Okay. Where was I? For some unfathomable reason it's suddenly really hard to think. Anyway, the next year was my senior year in high school, and we did Hamlet that year. I was in honors English, so we also had to read Rosencrantz and Guildenstern Are Dead (it may have been only part of the play, I don't really recall now) and watch part of the movie. I didn't remember anything about it really; I think we only watched about 40 minutes worth and called it a day. The only thing I seem to have retained from that experience is that loose sheets of paper were an ongoing visual motif.

So this past week I thought maybe I should actually watch the movie the whole way through, what with this still being my favorite play and all. And I'm usually really wary of watching movies made from books that I'm really attached to, but 1) this was a play, not a book, so it's meant to be performed anyway; and 2) Tom Stoppard directed it, so I figured he wouldn't screw up his own work.

Yeah.

I don't want to be one of those insane people who claims they know the author's work better than the author does, and that they're totally doing it wrong (see: Harry Potter fans). Those people need to stick their heads in a bucket of ice water. But either I've been totally misinterpreting this play for the past seven years (I admit this is a distinct possibility) or Tom Stoppard mangled his own play, or maybe the producer stepped in and mangled it, I don't really know. But in the movie, the ending is very different, and I think it really changed the play, and I didn't like it.

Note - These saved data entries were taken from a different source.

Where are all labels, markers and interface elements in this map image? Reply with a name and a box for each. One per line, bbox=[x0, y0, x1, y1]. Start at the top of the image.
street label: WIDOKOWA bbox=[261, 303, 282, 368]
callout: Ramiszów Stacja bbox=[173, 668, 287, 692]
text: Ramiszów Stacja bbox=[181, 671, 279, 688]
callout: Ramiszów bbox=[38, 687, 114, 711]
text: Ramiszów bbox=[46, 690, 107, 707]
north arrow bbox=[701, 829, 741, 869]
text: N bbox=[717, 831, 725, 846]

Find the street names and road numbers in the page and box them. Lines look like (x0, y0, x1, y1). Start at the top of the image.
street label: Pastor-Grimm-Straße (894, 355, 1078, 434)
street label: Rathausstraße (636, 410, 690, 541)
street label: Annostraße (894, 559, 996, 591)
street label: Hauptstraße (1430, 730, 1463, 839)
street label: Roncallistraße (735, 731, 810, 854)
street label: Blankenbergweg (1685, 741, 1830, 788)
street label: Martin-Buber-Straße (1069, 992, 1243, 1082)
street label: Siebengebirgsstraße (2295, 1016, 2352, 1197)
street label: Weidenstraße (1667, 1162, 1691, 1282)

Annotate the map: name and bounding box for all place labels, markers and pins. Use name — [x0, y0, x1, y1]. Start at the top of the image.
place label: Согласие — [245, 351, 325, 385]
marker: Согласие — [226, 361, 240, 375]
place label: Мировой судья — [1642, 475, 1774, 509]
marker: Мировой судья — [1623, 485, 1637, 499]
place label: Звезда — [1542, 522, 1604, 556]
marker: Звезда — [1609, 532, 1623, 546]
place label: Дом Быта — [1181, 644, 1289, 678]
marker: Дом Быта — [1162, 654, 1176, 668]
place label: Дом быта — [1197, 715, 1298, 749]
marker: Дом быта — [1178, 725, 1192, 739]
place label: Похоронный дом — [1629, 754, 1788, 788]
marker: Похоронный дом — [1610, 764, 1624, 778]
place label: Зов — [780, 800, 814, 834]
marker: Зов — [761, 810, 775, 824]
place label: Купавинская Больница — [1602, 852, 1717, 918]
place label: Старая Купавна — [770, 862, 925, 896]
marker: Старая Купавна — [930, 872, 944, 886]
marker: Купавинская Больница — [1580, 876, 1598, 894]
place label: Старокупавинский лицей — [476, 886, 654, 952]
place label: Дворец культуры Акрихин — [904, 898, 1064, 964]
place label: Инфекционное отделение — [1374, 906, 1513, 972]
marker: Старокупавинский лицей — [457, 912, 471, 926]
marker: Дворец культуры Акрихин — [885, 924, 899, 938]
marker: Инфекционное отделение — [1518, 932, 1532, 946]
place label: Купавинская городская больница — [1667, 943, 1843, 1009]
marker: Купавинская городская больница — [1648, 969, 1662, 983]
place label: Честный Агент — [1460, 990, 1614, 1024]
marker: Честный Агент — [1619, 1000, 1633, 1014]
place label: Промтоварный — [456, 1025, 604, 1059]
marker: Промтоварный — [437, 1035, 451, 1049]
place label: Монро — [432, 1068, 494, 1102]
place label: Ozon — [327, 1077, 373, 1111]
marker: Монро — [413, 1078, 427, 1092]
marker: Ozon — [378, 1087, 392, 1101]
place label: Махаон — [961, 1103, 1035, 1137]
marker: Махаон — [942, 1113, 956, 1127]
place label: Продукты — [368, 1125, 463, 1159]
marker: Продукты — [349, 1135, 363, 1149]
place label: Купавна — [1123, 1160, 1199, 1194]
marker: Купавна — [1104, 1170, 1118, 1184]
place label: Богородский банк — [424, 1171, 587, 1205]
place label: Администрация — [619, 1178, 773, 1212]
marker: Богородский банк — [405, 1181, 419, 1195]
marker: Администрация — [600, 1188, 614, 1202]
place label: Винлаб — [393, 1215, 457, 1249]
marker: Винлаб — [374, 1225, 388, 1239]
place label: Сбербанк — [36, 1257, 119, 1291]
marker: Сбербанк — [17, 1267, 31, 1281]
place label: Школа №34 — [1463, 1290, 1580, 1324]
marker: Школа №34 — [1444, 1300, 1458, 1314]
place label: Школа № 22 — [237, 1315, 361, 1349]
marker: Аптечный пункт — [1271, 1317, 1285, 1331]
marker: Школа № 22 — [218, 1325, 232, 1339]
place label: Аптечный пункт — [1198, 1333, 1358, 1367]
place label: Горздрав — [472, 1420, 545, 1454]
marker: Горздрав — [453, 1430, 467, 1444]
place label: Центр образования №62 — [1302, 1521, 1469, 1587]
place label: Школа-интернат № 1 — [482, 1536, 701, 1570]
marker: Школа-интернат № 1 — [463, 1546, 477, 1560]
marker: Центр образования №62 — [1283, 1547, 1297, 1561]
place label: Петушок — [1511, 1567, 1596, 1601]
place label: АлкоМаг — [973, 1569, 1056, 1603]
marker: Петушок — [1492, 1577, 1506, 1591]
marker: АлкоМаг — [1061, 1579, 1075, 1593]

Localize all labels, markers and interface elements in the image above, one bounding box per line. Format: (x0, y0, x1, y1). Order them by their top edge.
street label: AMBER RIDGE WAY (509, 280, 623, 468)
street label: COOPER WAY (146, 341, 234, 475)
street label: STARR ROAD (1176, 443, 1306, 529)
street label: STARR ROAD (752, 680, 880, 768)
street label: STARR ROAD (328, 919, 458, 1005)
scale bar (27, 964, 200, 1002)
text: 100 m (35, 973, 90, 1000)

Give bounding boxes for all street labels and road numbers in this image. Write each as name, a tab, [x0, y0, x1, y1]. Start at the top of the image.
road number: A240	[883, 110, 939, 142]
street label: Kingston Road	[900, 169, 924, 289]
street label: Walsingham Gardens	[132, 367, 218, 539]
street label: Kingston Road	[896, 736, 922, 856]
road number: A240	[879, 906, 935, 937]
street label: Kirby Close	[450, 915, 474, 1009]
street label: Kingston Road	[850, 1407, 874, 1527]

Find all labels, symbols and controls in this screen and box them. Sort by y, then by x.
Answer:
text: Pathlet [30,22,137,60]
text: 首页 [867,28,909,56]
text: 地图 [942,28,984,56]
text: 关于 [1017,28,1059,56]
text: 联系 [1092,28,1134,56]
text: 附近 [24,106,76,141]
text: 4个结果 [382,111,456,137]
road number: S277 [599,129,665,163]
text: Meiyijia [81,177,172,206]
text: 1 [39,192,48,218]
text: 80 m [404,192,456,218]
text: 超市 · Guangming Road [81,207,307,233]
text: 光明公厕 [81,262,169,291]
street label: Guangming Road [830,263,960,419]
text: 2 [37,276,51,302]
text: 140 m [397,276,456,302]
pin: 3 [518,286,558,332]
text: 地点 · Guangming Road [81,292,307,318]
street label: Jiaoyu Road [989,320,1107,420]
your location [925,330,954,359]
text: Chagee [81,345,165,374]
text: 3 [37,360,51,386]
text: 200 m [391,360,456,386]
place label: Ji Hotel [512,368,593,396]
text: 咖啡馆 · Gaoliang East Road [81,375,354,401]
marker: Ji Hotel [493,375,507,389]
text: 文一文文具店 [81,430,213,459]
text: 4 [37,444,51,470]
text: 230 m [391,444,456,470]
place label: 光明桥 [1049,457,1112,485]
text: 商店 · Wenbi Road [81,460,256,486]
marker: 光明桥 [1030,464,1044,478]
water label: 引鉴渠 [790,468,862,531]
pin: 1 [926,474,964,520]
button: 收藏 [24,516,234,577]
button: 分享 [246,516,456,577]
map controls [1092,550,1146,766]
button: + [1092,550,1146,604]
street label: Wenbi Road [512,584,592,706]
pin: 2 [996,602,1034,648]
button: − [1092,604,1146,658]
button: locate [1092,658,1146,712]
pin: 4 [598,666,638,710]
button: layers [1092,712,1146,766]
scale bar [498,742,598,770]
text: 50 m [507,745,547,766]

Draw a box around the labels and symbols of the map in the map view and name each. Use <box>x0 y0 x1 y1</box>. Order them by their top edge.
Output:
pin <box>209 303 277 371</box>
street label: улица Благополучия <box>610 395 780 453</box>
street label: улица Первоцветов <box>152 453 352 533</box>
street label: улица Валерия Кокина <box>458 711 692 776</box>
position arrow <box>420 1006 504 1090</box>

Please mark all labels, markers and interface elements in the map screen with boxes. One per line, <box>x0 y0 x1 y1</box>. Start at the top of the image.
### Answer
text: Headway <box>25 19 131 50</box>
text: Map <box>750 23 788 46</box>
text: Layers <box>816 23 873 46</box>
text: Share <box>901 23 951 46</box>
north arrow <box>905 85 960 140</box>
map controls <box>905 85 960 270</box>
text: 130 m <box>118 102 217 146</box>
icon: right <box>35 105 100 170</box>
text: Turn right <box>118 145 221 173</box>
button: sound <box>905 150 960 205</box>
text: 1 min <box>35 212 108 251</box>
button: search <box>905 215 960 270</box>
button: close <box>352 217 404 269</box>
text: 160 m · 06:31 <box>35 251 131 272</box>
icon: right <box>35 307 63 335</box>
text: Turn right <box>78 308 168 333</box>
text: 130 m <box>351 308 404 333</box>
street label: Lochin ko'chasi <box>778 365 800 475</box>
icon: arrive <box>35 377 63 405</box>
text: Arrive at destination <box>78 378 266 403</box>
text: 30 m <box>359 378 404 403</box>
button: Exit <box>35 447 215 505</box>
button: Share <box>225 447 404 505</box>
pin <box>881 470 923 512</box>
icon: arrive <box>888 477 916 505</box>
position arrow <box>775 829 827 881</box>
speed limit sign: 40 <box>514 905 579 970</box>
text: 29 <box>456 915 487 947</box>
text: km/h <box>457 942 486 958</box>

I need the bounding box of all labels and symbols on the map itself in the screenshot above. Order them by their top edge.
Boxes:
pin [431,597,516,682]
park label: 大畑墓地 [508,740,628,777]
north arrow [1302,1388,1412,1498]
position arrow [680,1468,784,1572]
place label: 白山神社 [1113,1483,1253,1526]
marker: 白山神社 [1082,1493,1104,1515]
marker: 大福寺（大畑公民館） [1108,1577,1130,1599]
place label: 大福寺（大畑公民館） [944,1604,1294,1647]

In Hamlet, Rosencrantz and Guildenstern disappear. Hamlet sends them to England and we never hear from them again; in the last scene we find out they were killed, but they never show up again and we never see them die. They just fail to reappear. I had assumed that part of the point of Tom Stoppard's play was a commentary on the way they just vanish and are never heard from again. Guildenstern has a line in Act 2, delivered to the Player, that was a reference to this:
No, no, no...you've got it all wrong...you can't act death. The fact of it is nothing to do with seeing it happen - it's not gasps and blood and falling about - that isn't what makes it death. It's jut a man failing to reappear, that's all - now you see him, now you don't, that's the only thing that's real: here one minute and gone the next and never coming back - an exit, unobtrusive and unannounced, a disappearance gathering weight as it goes on, until, finally, it is heavy with death.

And then, later on, Rosencrantz and Guildenstern are killed, but we don't see it - it happens offstage, and we hear about it in the final scene.

In the movie, however, this line is cut, which made me mad because it's one of my favorites. What really pissed me off, though, is the fact that we see them die. I mean, either I missed the point, or the movie just went off in a totally random direction that ended up doing away with the original point of the play. I don't know. I thought the fact that they vanish in both plays and are never heard from again was the point, but maybe they needed visual drama or something.

I also didn't like Tim Roth's Guildenstern at all. Not one bit. (I always identified with Guildenstern and...no.) But that's a minor matter compared to the fact that either I've been misinterpreting this play for the past seven years, or Tom Stoppard allowed it to get mutilated this way.